Kedua: Syubhat menolak mahkamah-mahkamah syariat
Sebagian
kalian boleh jadi mengatakan bahwa kami (kelompok Daulah Islam, edt)
memiliki mahkamah-mahkamah sendiri dan qadhi-qadhi (hakim-hakim) sendiri
yang kami percayai.
Maka kami katakan kepada kalian: Meskipun
persoalannya begitu. Rasulullah Shallallahu ‘alaihi wa salam —padahal
beliau adalah orang yang menang dan berkuasa— juga tunduk kepada
keputusan sahabat Sa’ad bin Muadz radhiyallahu ‘anhu.
Apa yang
kalian klaim tentang qadhi-qadhi kalian, juga bisa diklaim oleh
mujahidin selain kelompok kalian tentang qadhi-qadhi mereka. Maka tiada
jalan obyektif dan adil selain kalian —-dari kelompok Daulah Islam dan
mereka dari kelompok lainnya— meminta keputusan hukum kepada para ulama
yang terpercaya yang memutuskan perkara dengan kebenaran dan adil dalam
memutuskan perkara.
Ketiga: Fanatisme buta kepada jama’ah
Mujahidin
wajib mewaspadai tipu daya Iblis tentang kedudukan kelompok mereka, di
mana Iblis menghiasi sikap fanatisme buta kepada jama’ah mereka, Iblis
menampakkan kepada mereka bahwa mereka senantiasa di atas kebenaran,
bahwa mereka adalah thaifah manshurah, dan bahwa jama’ahnya
senantiasaberedar bersama kebenaran kemanapun kebenaran berada; lalu
mereka mengungkapkan hal itu lewat tindakan mereka sekalipun ucapan
lisan mereka menyelisihinya.
Lalu mereka meneguhkan keyakinan
tersebut di dalam jiwa mereka, sampai-sampai sebagian mereka memberikan
loyalitas atas dasar kelompok mereka, memberikan permusuhan demi
kelompok mereka.Sehingga anggota Daulah Islam fanatik buta kepada
kelompoknya, anggota Ahrar Asy-Syam fanatik buta kepada kelompoknya, dan
begitu juga kelompok-kelompok lainnya.
Sikap
berkelompok-kelompok seperti ini hokum asalnya adalah dilarang, karena
biasanya mengakibatkan perpecahan dan perselisihan. Allah Azza wa Jalla
berfirman:
(وَإِنَّ هَذِهِ أُمَّتُكُمْ أُمَّةً وَاحِدَةً وَأَنَا رَبُّكُمْ فَاتَّقُونِ)

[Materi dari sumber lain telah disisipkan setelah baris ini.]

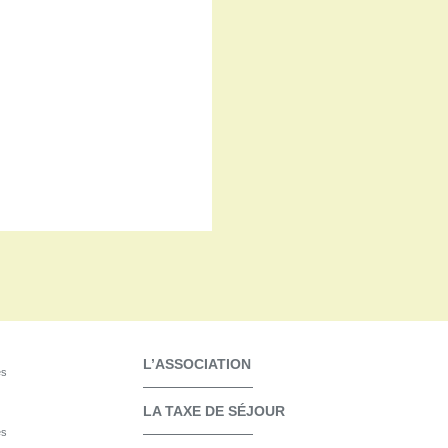
L’ASSOCIATION
es
LA TAXE DE SÉJOUR
es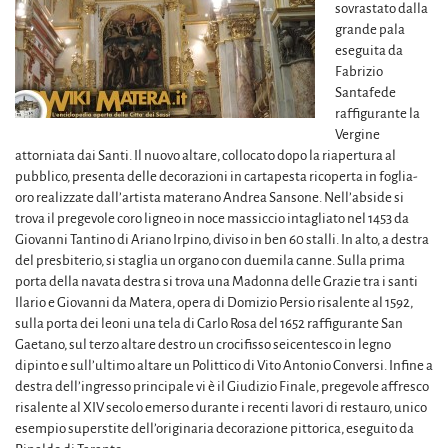
sovrastato dalla
grande pala
eseguita da
Fabrizio
Santafede
raffigurante la
Vergine
attorniata dai Santi. Il nuovo altare, collocato dopo la riapertura al
pubblico, presenta delle decorazioni in cartapesta ricoperta in foglia-
oro realizzate dall’artista materano Andrea Sansone. Nell’abside si
trova il pregevole coro ligneo in noce massiccio intagliato nel 1453 da
Giovanni Tantino di Ariano Irpino, diviso in ben 60 stalli. In alto, a destra
del presbiterio, si staglia un organo con duemila canne. Sulla prima
porta della navata destra si trova una Madonna delle Grazie tra i santi
Ilario e Giovanni da Matera, opera di Domizio Persio risalente al 1592,
sulla porta dei leoni una tela di Carlo Rosa del 1652 raffigurante San
Gaetano, sul terzo altare destro un crocifisso seicentesco in legno
dipinto e sull’ultimo altare un Polittico di Vito Antonio Conversi. Infine a
destra dell’ingresso principale vi è il Giudizio Finale, pregevole affresco
risalente al XIV secolo emerso durante i recenti lavori di restauro, unico
esempio superstite dell’originaria decorazione pittorica, eseguito da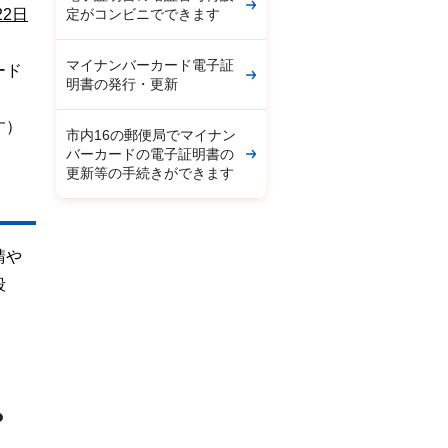
定がコンビニでできます
22日
マイナンバーカード電子証
ード
明書の発行・更新
す）
市内16の郵便局でマイナン
バーカードの電子証明書の
更新等の手続きができます
請や
段
？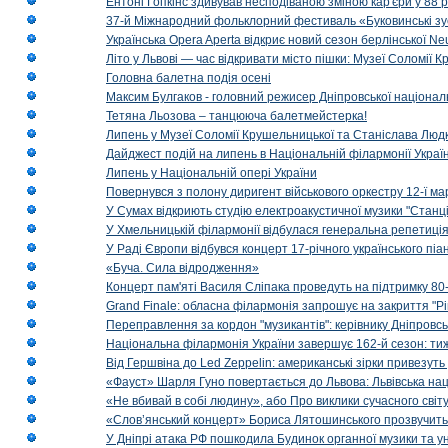
Ентоні Гопкінс здивував несподіваною зміною кар'єри у 88 ро
37-й Міжнародний фольклорний фестиваль «Буковинські зус
Українська Opera Aperta відкриє новий сезон берлінської Ne
Літо у Львові — час відкривати місто пішки: Музеї Соломії
Головна балетна подія осені
Максим Булгаков - головний режисер Дніпровської націонал
Тетяна Льозова – танцююча балетмейстерка!
Липень у Музеї Соломії Крушельницької та Станіслава Людк
Дайджест подій на липень в Національній філармонії Украї
Липень у Національній опері України
Повернувся з полону диригент військового оркестру 12-ї ма
У Сумах відкриють студію електроакустичної музики "Станці
У Хмельницькій філармонії відбулася генеральна репетиці
У Раді Європи відбувся концерт 17-річного українського пі
«Буча. Сила відродження»
Концерт пам'яті Василя Сліпака проведуть на підтримку 80
Grand Finale: обласна філармонія запрошує на закриття "Р
Переправлення за кордон "музикантів": керівнику Дніпровсь
Національна філармонія України завершує 162-й сезон: ти
Від Гершвіна до Led Zeppelin: американські зірки привезуть
«Фауст» Шарля Гуно повертається до Львова: Львівська на
«Не вбивай в собі людину», або Про виклики сучасного світ
«Слов’янський концерт» Бориса Лятошинського прозвучить
У Дніпрі атака РФ пошкодила Будинок органної музики та у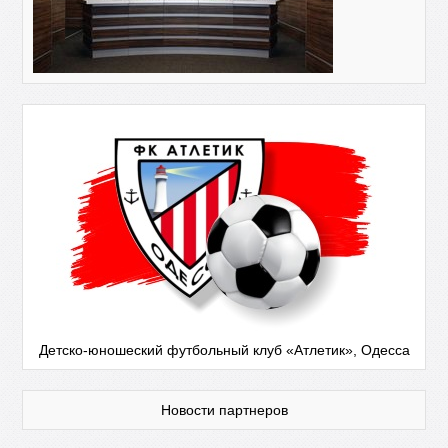
Детско-юношеский футбольный клуб «Атлетик», Одесса
Новости партнеров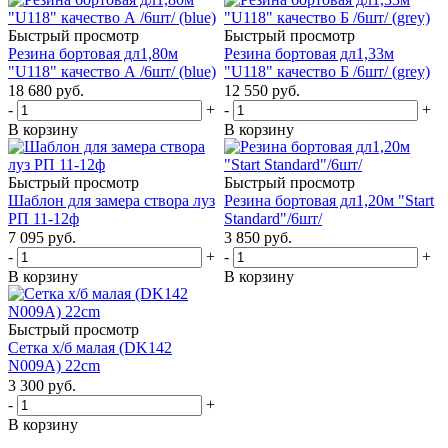
Быстрый просмотр
Быстрый просмотр
Резина бортовая дл1,80м
Резина бортовая дл1,33м
"U118" качество А /6шт/ (blue)
"U118" качество Б /6шт/ (grey)
18 680
руб.
12 550
руб.
-
+
-
+
В корзину
В корзину
Быстрый просмотр
Быстрый просмотр
Шаблон для замера створа луз
Резина бортовая дл1,20м "Start
РП 11-12ф
Standard"/6шт/
7 095
руб.
3 850
руб.
-
+
-
+
В корзину
В корзину
Быстрый просмотр
Сетка х/б малая (DK142
N009A) 22cm
3 300
руб.
-
+
В корзину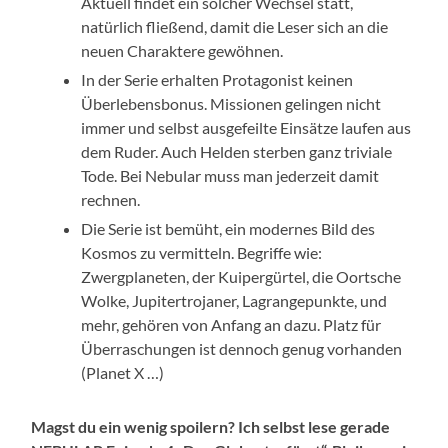
Aktuell findet ein solcher Wechsel statt,
natürlich fließend, damit die Leser sich an die
neuen Charaktere gewöhnen.
In der Serie erhalten Protagonist keinen
Überlebensbonus. Missionen gelingen nicht
immer und selbst ausgefeilte Einsätze laufen aus
dem Ruder. Auch Helden sterben ganz triviale
Tode. Bei Nebular muss man jederzeit damit
rechnen.
Die Serie ist bemüht, ein modernes Bild des
Kosmos zu vermitteln. Begriffe wie:
Zwergplaneten, der Kuipergürtel, die Oortsche
Wolke, Jupitertrojaner, Lagrangepunkte, und
mehr, gehören von Anfang an dazu. Platz für
Überraschungen ist dennoch genug vorhanden
(Planet X …)
Magst du ein wenig spoilern? Ich selbst lese gerade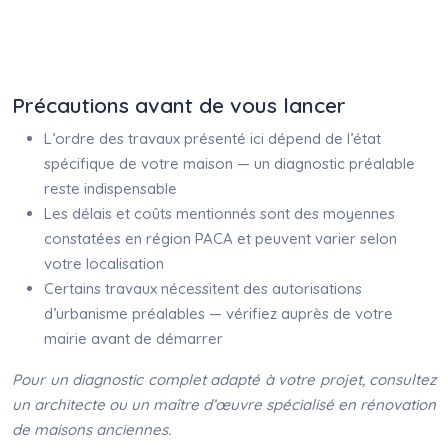
Précautions avant de vous lancer
L’ordre des travaux présenté ici dépend de l’état
spécifique de votre maison — un diagnostic préalable
reste indispensable
Les délais et coûts mentionnés sont des moyennes
constatées en région PACA et peuvent varier selon
votre localisation
Certains travaux nécessitent des autorisations
d’urbanisme préalables — vérifiez auprès de votre
mairie avant de démarrer
Pour un diagnostic complet adapté à votre projet, consultez
un architecte ou un maître d’œuvre spécialisé en rénovation
de maisons anciennes.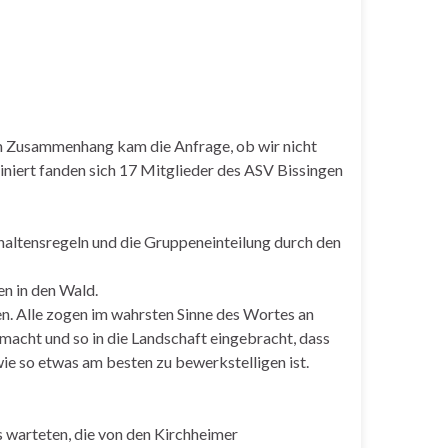
m Zusammenhang kam die Anfrage, ob wir nicht
niert fanden sich 17 Mitglieder des ASV Bissingen
haltensregeln und die Gruppeneinteilung durch den
n in den Wald.
gen. Alle zogen im wahrsten Sinne des Wortes an
acht und so in die Landschaft eingebracht, dass
wie so etwas am besten zu bewerkstelligen ist.
s warteten, die von den Kirchheimer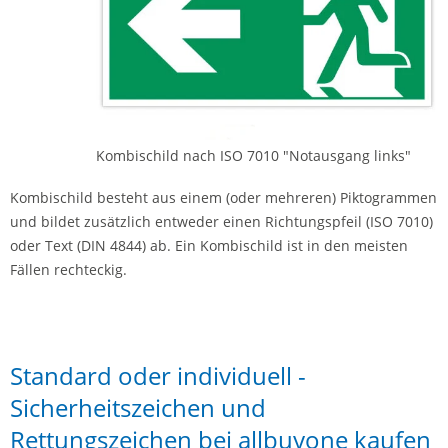
Kombischild nach ISO 7010 "Notausgang links"
Kombischild besteht aus einem (oder mehreren) Piktogrammen
und bildet zusätzlich entweder einen Richtungspfeil (ISO 7010)
oder Text (DIN 4844) ab. Ein Kombischild ist in den meisten
Fällen rechteckig.
Standard oder individuell -
Sicherheitszeichen und
Rettungszeichen bei allbuyone kaufen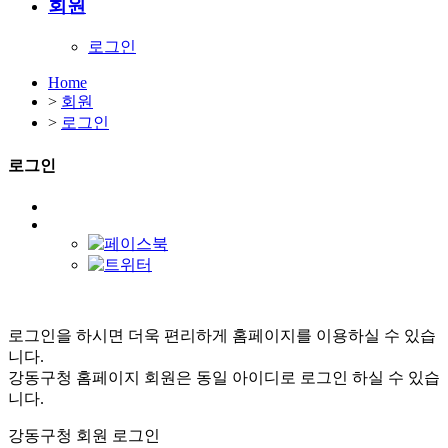
회원
로그인
Home
>
회원
>
로그인
로그인
로그인을 하시면 더욱 편리하게 홈페이지를 이용하실 수 있습
니다.
강동구청 홈페이지 회원은 동일 아이디로 로그인 하실 수 있습
니다.
강동구청 회원 로그인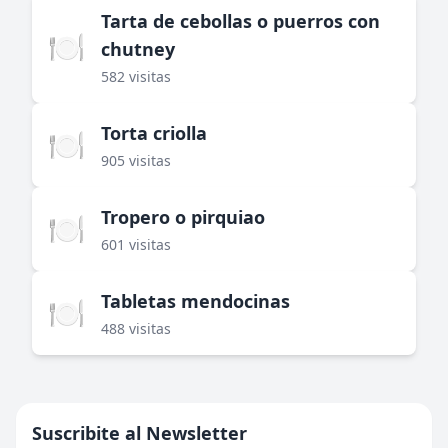
Tarta de cebollas o puerros con
🍽️
chutney
582 visitas
Torta criolla
🍽️
905 visitas
Tropero o pirquiao
🍽️
601 visitas
Tabletas mendocinas
🍽️
488 visitas
Suscribite al Newsletter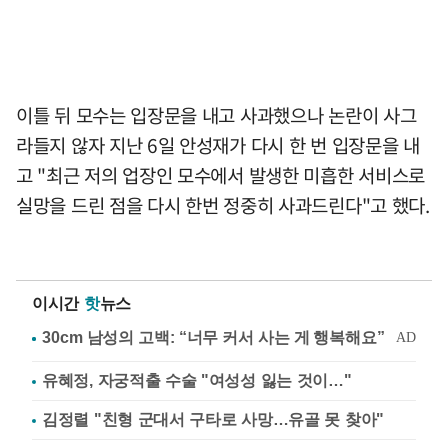
이틀 뒤 모수는 입장문을 내고 사과했으나 논란이 사그
라들지 않자 지난 6일 안성재가 다시 한 번 입장문을 내
고 "최근 저의 업장인 모수에서 발생한 미흡한 서비스로
실망을 드린 점을 다시 한번 정중히 사과드린다"고 했다.
이시간
핫
뉴스
유혜정, 자궁적출 수술 "여성성 잃는 것이…"
김정렬 "친형 군대서 구타로 사망…유골 못 찾아"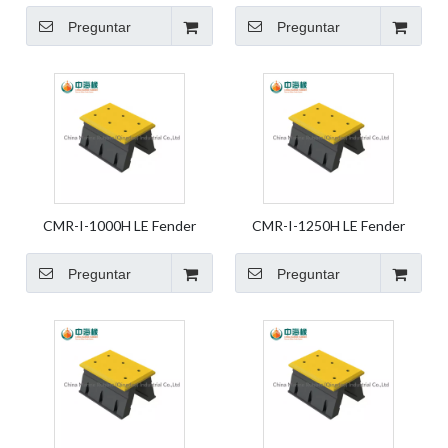
Marine Fender Dock Fender
Marine Fender Dock Fender
Pierna Goma Fender Element
Pierna Goma Fender Element
Preguntar
Preguntar
Fender
Fender
CMR-I-1000H LE Fender
CMR-I-1250H LE Fender
Marine Fender Dock Fender
Marine Fender Dock Fender
Pierna Goma Fender Element
Pierna Goma Fender Element
Preguntar
Preguntar
Fender
Fender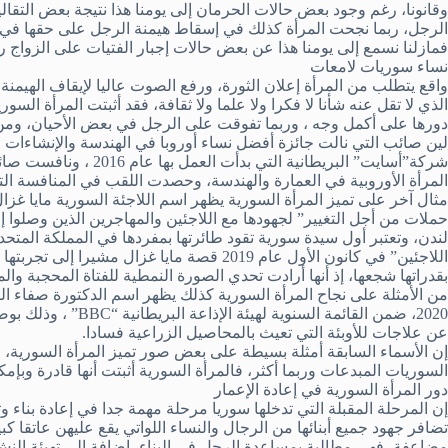
وقانونا، رغم وجود بعض حالات الحرمان إلى يومنا هذا نتيجة بعض التقال
الرجل، ربما نجحت المرأة كذلك في إسقاط هيمنة الرجل على حقها في اخ
فمازلنا نسمع إلى يومنا هذا عن بعض حالات إجبار الفتيات على الزواج ر
نساء سوريات لامعات
واقع يتطلب من المرأة إعلان الثورة، ورفع الصوت عاليا لإيقاف الهيمن
الذي لا تقل عنه شأنا لا فكرا ولا علما ولا ثقافة، فقد أثبتت المرأة الس
دورها على أكمل وجه ، وربما تفوقت على الرجل في بعض الأحيان، ومن أب
المرأة الأوروبية في العمارة والهندسة، وحصدت اللقب في المنافسة 
حملات من أجل التغيير” لجهودها مع اللاجئين والمهاجرين الذين وصلوا 
لندن، وتعتبر أول سيدة سورية تقود طائرتها بمفردها في المملكة المتح
اللاجئين” في كانون الأول عام 2019 قصة مايا غزال
بقدراتها شجعها، إذ أنها أرادت تحدي الصورة النمطية للفتاة المحجبة وا
2020، ضمن القائمة الس
عن علاجات للأوبئة التي تعيث بالمحاصيل الزراعية فسادا.
إن الأسماء السابقة أمثلة بسيطة على بعض صور تميز المرأة السورية، و
السوريات المبدعات وربما أكثر، فالمرأة السورية أثبتت أنها قادرة وبإمك
دور المرأة السورية في إعادة الإعمار
إن المرحلة المقبلة التي تدخلها سوريا مرحلة مهمة جدا في إعادة بناء 
تضافر جهود جميع أبنائها من الرجال والنساء اللواتي يقع عليهن عاتقا كب
مضاعفة، فهي مطالبة بمساعدة الرجل في البناء، إضافة إلى تهيئة النشء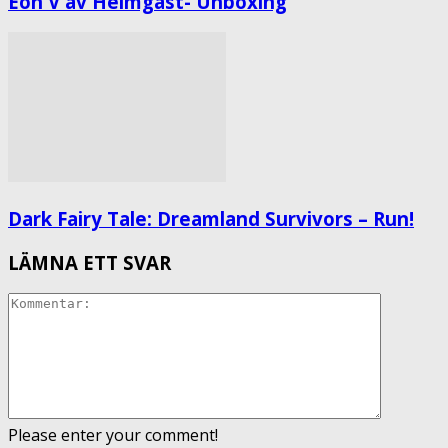
Eon V av Helmgast- Unboxing
Dark Fairy Tale: Dreamland Survivors – Run!
LÄMNA ETT SVAR
Please enter your comment!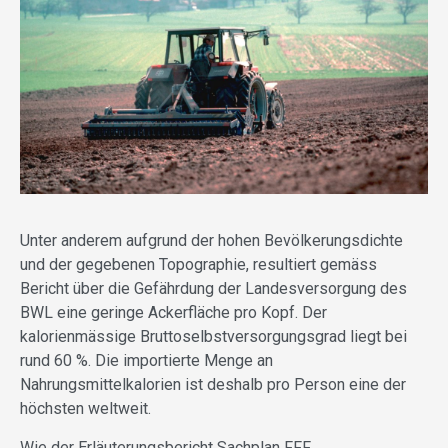
Unter anderem aufgrund der hohen Bevölkerungsdichte
und der gegebenen Topographie, resultiert gemäss
Bericht über die Gefährdung der Landesversorgung des
BWL eine geringe Ackerfläche pro Kopf. Der
kalorienmässige Bruttoselbstversorgungsgrad liegt bei
rund 60 %. Die importierte Menge an
Nahrungsmittelkalorien ist deshalb pro Person eine der
höchsten weltweit.
Wie der Erläuterungsbericht Sachplan FFF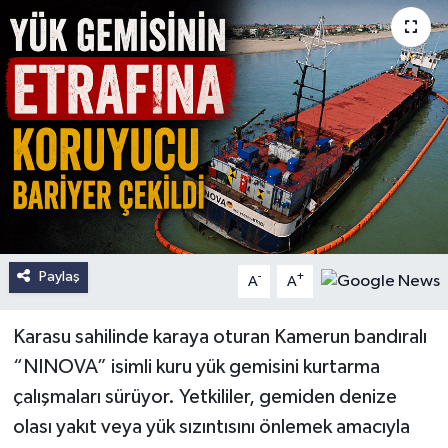
Paylaş
-
+
A
A
Karasu sahilinde karaya oturan Kamerun bandıralı
“NINOVA” isimli kuru yük gemisini kurtarma
çalışmaları sürüyor. Yetkililer, gemiden denize
olası yakıt veya yük sızıntısını önlemek amacıyla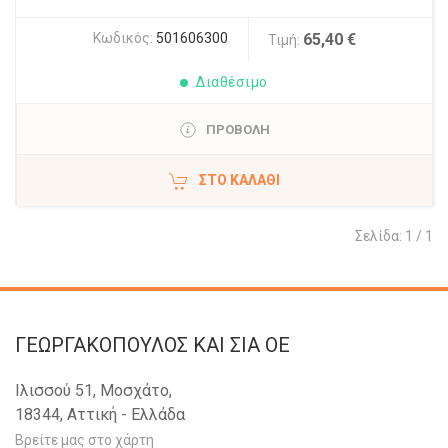
Κωδικός:
501606300
65,40 €
Τιμή:
Διαθέσιμο
ΠΡΟΒΟΛΗ
ΣΤΟ ΚΑΛΆΘΙ
Σελίδα: 1 / 1
ΓΕΩΡΓΑΚΟΠΟΥΛΟΣ KAI ΣΙΑ OE
Ιλισσού 51, Μοσχάτο,
18344, Αττική - Ελλάδα
Βρείτε μας στο χάρτη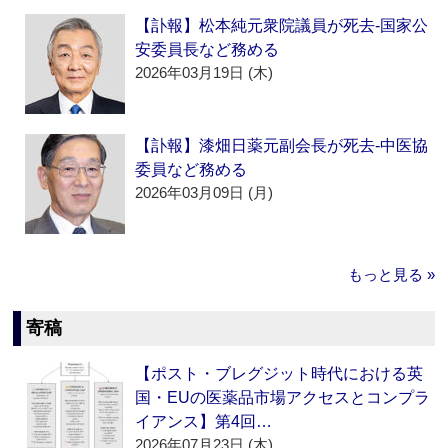
【訃報】松本純元衆院議員が死去‐国家公
安委員長など務める
2026年03月19日 (木)
【訃報】漆畑日薬元副会長が死去‐中医協
委員など務める
2026年03月09日 (月)
もっと見る »
寄稿
【ポスト・ブレグジット時代における英
国・EUの医薬品市場アクセスとコンプラ
イアンス】第4回…
2026年07月23日 (木)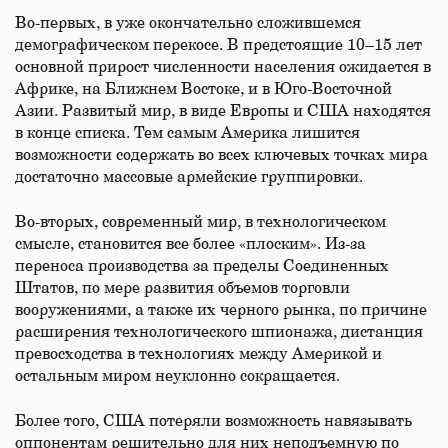
Во-первых, в уже окончательно сложившемся
демографическом перекосе. В предстоящие 10–15 лет
основной прирост численности населения ожидается в
Африке, на Ближнем Востоке, и в Юго-Восточной
Азии. Развитый мир, в виде Европы и США находятся
в конце списка. Тем самым Америка лишится
возможности содержать во всех ключевых точках мира
достаточно массовые армейские группировки.
Во-вторых, современный мир, в технологическом
смысле, становится все более «плоским». Из-за
переноса производства за пределы Соединенных
Штатов, по мере развития объемов торговли
вооружениями, а также их черного рынка, по причине
расширения технологического шпионажа, дистанция
превосходства в технологиях между Америкой и
остальным миром неуклонно сокращается.
Более того, США потеряли возможность навязывать
оппонентам решительно для них неподъемную по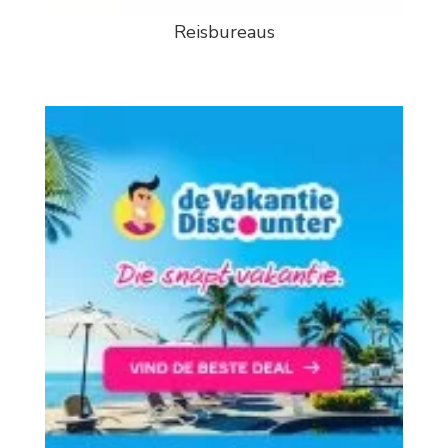
Reisbureaus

“Dan sesungguhnya umat kalian ini adalah umat yang satu dan Aku adalah Rabb kalian, maka bertakwalah kalian kepada-Ku.” (QS. Al-Mu’minun [23]: 52)
Allah juga berfirman:
(إِنَّ هَذِهِ أُمَّتُكُمْ أُمَّةً وَاحِدَةً وَأَنَا رَبُّكُمْ فَاعْبُدُون)
“Dan sesungguhnya umat kalian ini adalah umat yang satu dan Aku adalah Rabb kalian, maka beribadahlah kalian kepada-Ku.”(QS. Al-Anbiya’ [21]: 92)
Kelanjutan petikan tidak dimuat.